**EXERCISE**
You are asked to repeat the listing word for word and to leave out its pictures.

**SUPPLIED INFORMATION**
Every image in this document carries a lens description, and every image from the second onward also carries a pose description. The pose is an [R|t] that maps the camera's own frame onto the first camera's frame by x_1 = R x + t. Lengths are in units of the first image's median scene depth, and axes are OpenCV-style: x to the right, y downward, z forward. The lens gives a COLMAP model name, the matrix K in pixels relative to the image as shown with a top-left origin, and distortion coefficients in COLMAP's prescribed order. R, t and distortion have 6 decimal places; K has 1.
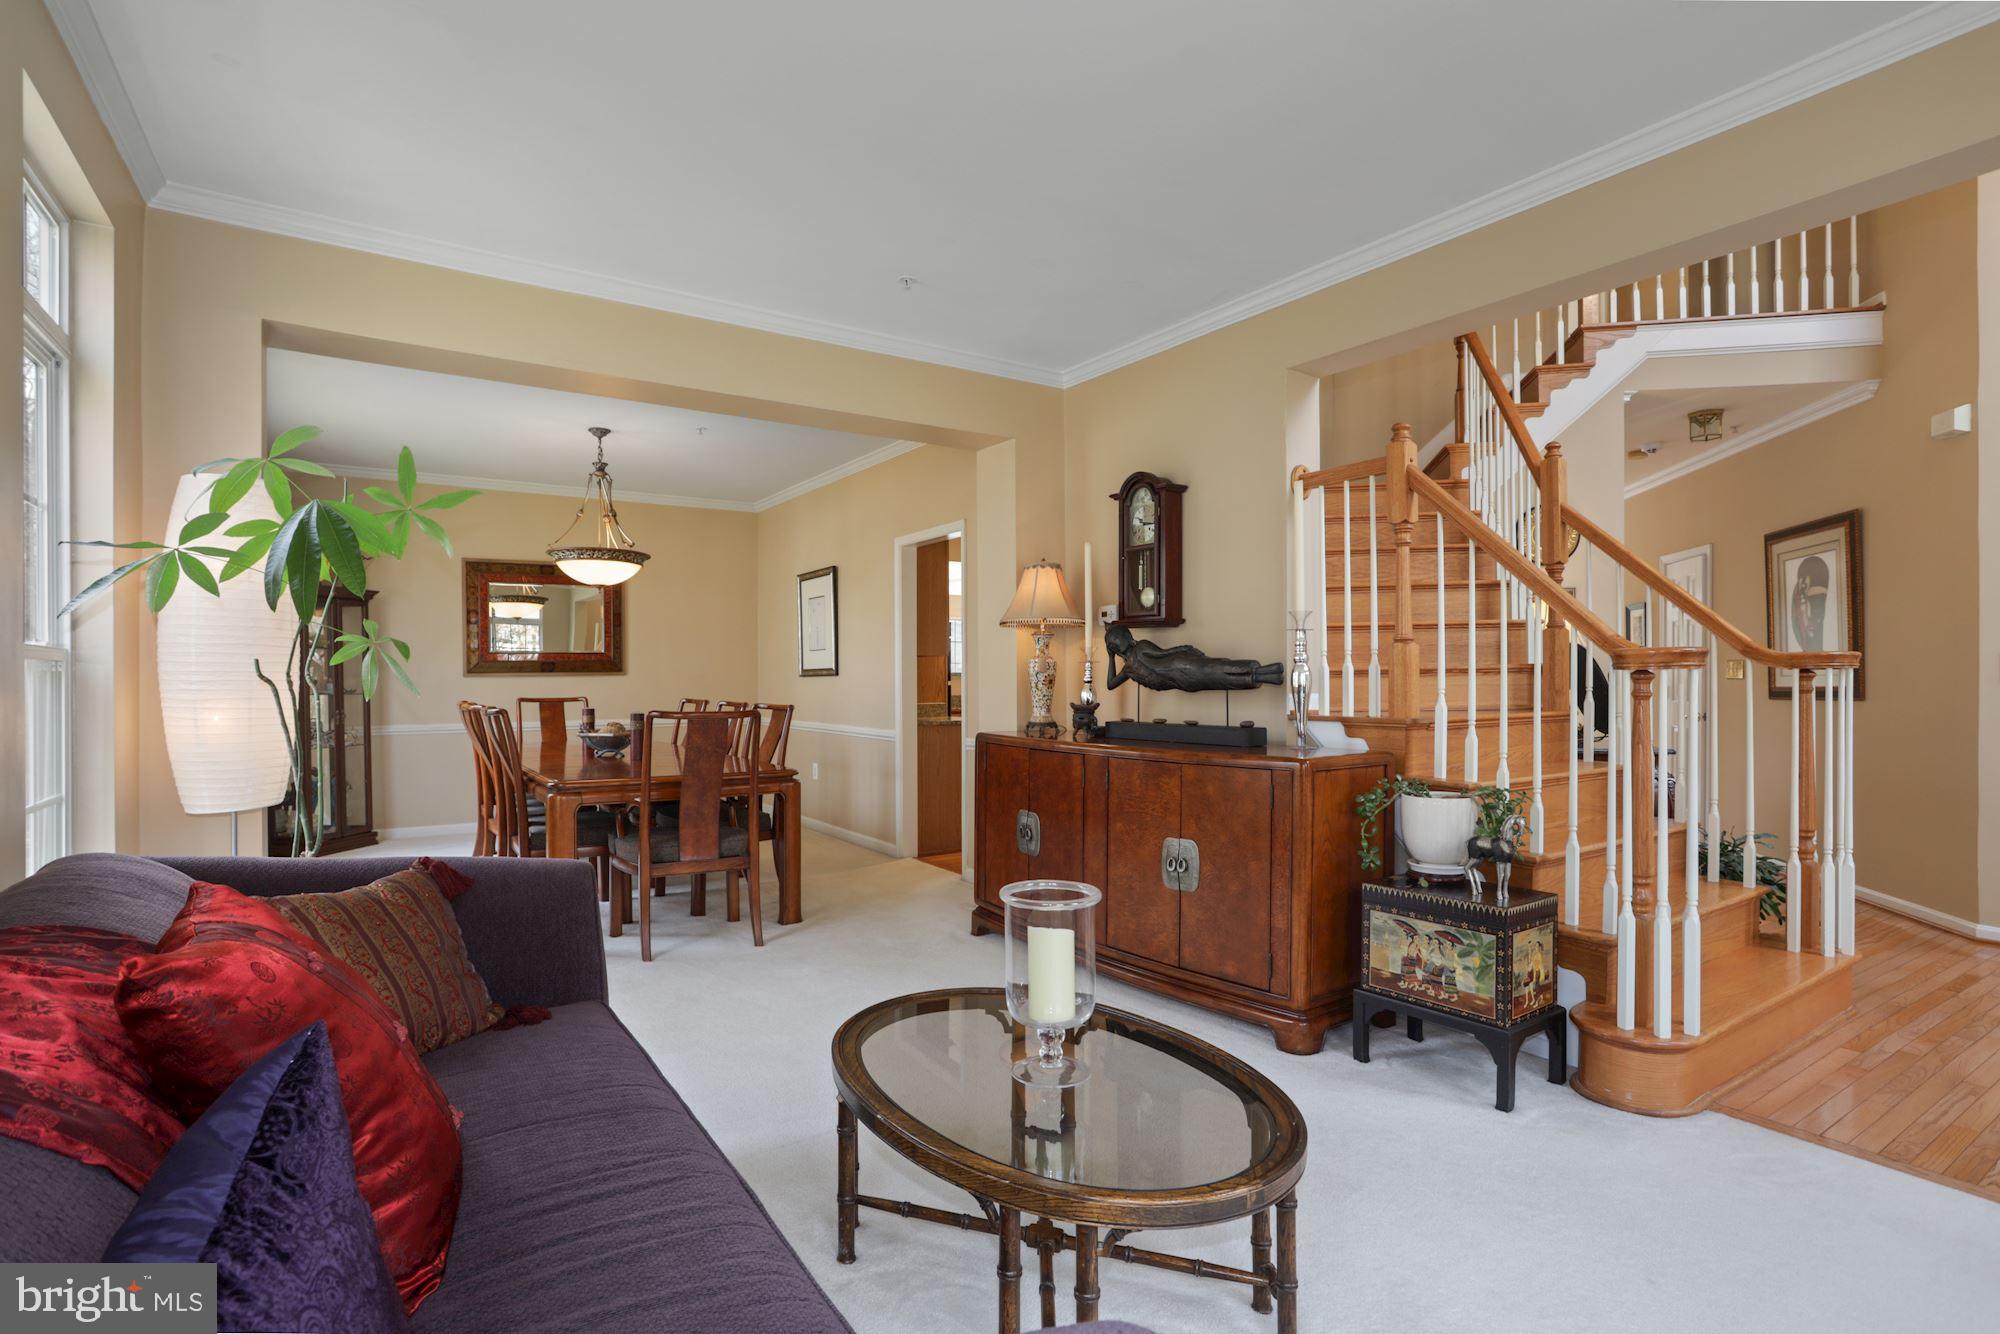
lens RADIAL K [[997.6, 0, 994.9], [0, 997.6, 676.0], [0, 0, 1]] dist [-0.029611, 0.014250]
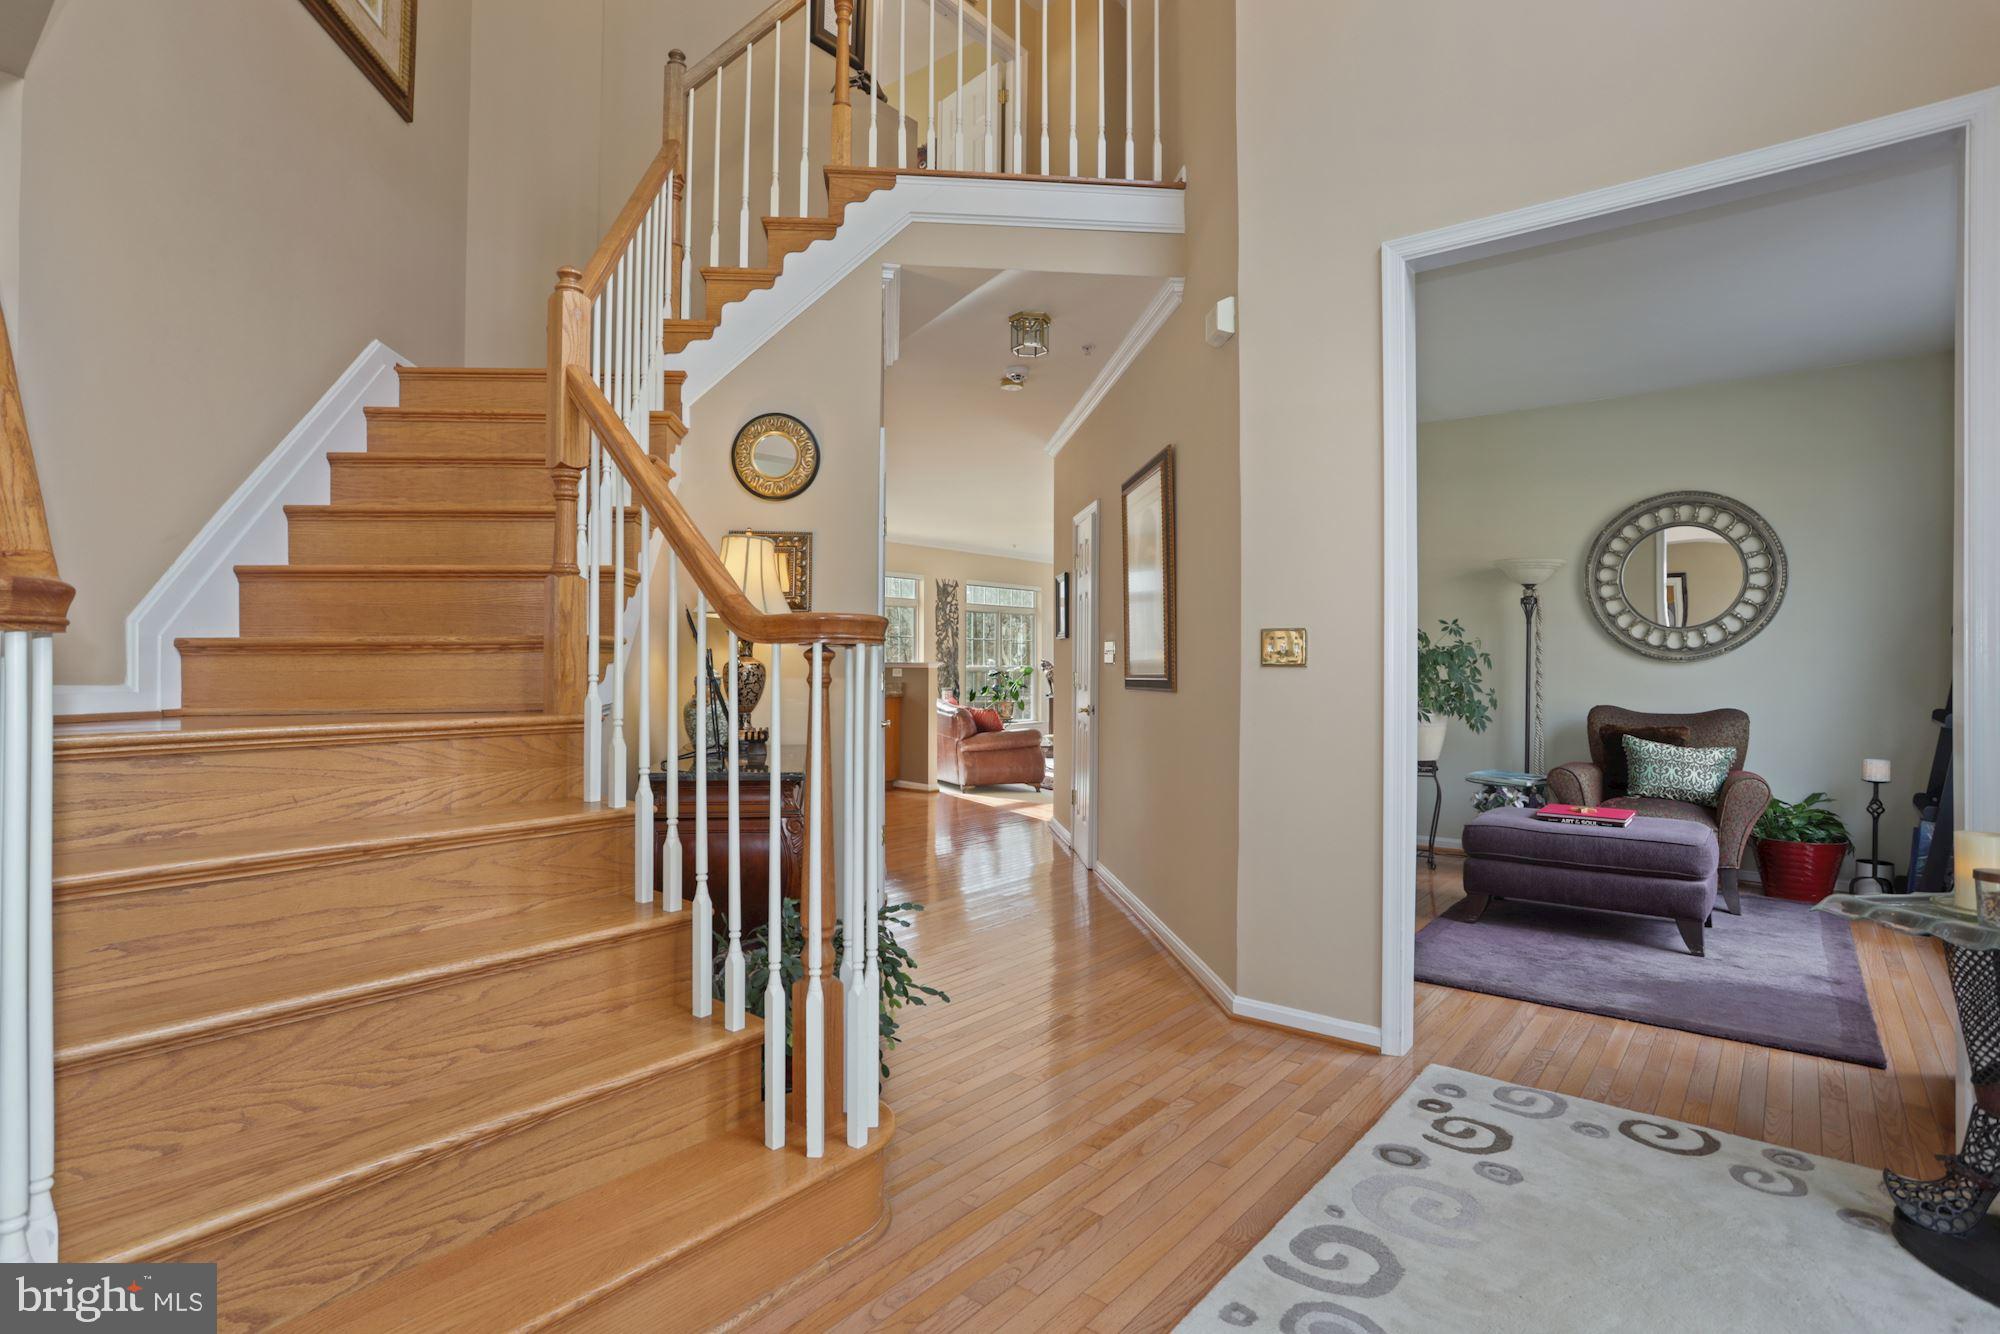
lens RADIAL K [[997.6, 0, 997.8], [0, 997.6, 649.7], [0, 0, 1]] dist [-0.029611, 0.014250]
pose [[0.962882, 0.015817, 0.269458, 0.544620], [-0.014069, 0.999866, -0.008420, -0.000210], [-0.269555, 0.004316, 0.962975, 0.284132]]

**RESPONSE AREA**
Every image in this document carries a lens description, and every image from the second onward also carries a pose description. The pose is an [R|t] that maps the camera's own frame onto the first camera's frame by x_1 = R x + t. Lengths are in units of the first image's median scene depth, and axes are OpenCV-style: x to the right, y downward, z forward. The lens gives a COLMAP model name, the matrix K in pixels relative to the image as shown with a top-left origin, and distortion coefficients in COLMAP's prescribed order. R, t and distortion have 6 decimal places; K has 1.
lens RADIAL K [[997.6, 0, 994.9], [0, 997.6, 676.0], [0, 0, 1]] dist [-0.029611, 0.014250]
lens RADIAL K [[997.6, 0, 997.8], [0, 997.6, 649.7], [0, 0, 1]] dist [-0.029611, 0.014250]
pose [[0.962882, 0.015817, 0.269458, 0.544620], [-0.014069, 0.999866, -0.008420, -0.000210], [-0.269555, 0.004316, 0.962975, 0.284132]]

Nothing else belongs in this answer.